By Caitlin Ryan | IDS
Feb. 22, 2011
Ph.D. students can no longer serve as principal investigators of their own work.
In January, the Office of Research Administration at Indiana University released a change in policy regarding principal investigators on studies involving human subjects. According to this new policy, the PI of a student’s work must be one of the individuals listed on the Human Subject Office’s website as an academic appointee eligible for this title.
Among those eligible are faculty members such as professors or assistant professors, librarians, deans, chancellors and research staff. Students, lecturers, teachers and research associates are no longer allowed to hold the title of principal investigator on research approved by the University.
Dr. Peter Finn, chairman of the Institutional Review Board, helped to make the final decision regarding the policy.
The rationale behind this change is that students are only “temporarily affiliated with the University,” thus it is more suitable for a tenured faculty member to oversee information.
“Faculty members are much more accountable to the University than students. Technically, in the past, the faculty member advising the project should have been responsible, but they weren’t always ... this change in policy puts more of the responsibility on them,” Finn said.

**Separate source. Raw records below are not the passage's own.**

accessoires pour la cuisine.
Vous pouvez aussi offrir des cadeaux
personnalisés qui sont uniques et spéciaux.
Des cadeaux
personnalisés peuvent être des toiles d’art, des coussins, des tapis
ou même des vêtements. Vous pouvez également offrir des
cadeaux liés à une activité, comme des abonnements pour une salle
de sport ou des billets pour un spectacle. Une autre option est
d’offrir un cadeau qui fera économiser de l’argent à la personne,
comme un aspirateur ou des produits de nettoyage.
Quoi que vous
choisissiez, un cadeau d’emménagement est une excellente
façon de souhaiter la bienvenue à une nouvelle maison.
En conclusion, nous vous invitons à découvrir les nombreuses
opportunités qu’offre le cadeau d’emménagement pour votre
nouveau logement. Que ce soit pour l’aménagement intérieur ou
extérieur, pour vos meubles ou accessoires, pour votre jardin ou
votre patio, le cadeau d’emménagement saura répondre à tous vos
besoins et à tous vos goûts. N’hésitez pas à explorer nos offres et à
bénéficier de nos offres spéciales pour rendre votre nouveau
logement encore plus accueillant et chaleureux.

This policy does not change the way graduate students conduct research, but leads to questions regarding responsibility versus ownership of research.

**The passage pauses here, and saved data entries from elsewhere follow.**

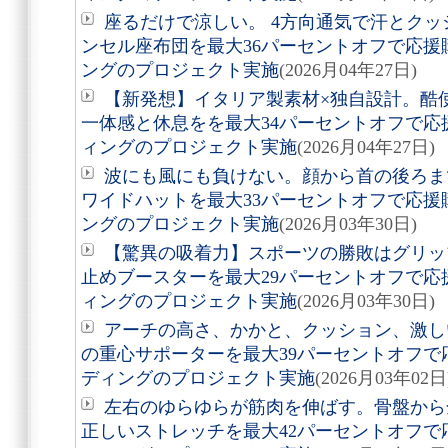
座るだけで涼しい。 4方向通気で汗とクッ
ンセル座布団を最大36パーセントオフで応
ングのプロジェクト実施
(2026月04年27日)
【新発想】イタリア製素材×独自設計。酷
一体感と休息をを最大34パーセントオフで
ィングのプロジェクト実施
(2026月04年27日)
波にも風にも負けない。顔から首の後ろま
ワイドハットを最大33パーセントオフで応
ングのプロジェクト実施
(2026月03年30日)
【驚異の吸着力】スポーツの勝敗はグリッ
止めブースターを最大29パーセントオフで
ィングのプロジェクト実施
(2026月03年30日)
アーチの高さ、かかと、クッション、激し
の重心サポーターを最大39パーセントオフ
ディングのプロジェクト実施
(2026月03年02日
左右のゆらゆらが筋肉を伸ばす。骨盤から
正しいストレッチを最大42パーセントオフ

Marda Rose, a Ph.D. candidate in Hispanic linguistics, said she is concerned.
“By writing the professor’s name as the principal investigator on the project, the student no longer has a written document that clearly states that the research he or she is conducting is his or her own,” she said. “What is at stake is who is getting credit for the research.”

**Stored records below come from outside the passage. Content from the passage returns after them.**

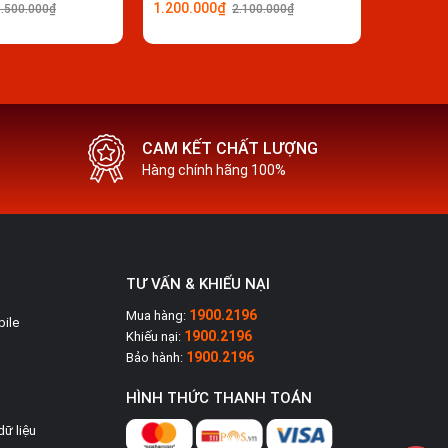
1.200.000₫
1.300.0
1.500.000₫
2.100.000₫
CAM KẾT CHẤT LƯỢNG
Hàng chính hãng 100%
TƯ VẤN & KHIẾU NẠI
1900.2196
Mua hàng:
bile
1900.2196
Khiếu nại:
1900.2196
Bảo hành:
HÌNH THỨC THANH TOÁN
dữ liệu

Other graduate students have expressed their concern regarding awareness of the new policy.
Traci Nagle, another Ph.D. candidate at IU, said “I found out about (the policy change) only when a friend called it to my attention ... I was not notified of this policy decision by the Human Subject’s office. Had my friend not told me about it, I probably would not have found out about it until I had to submit a Continuing Review in October.”
Existing studies will not be modified to reflect the new policy until the next “amendment.” Finn said an e-mail announcement was sent out regarding the new policy.
“The key issue here is that the person who is the principal investigator on the IRB (form) is not the same as the person who is the principal investigator doing the research,” Finn said. “The students remain the principal investigator on their own study, but under their faculty member.”
Finn said there are a variety of avenues for students to pursue through the University and the Human Subjects Office if they are concerned about who would be accredited with being the primary author on their study.
“Being the principal investigator on the IRB (form) does not confer authorship or ownership of the data,” Finn said.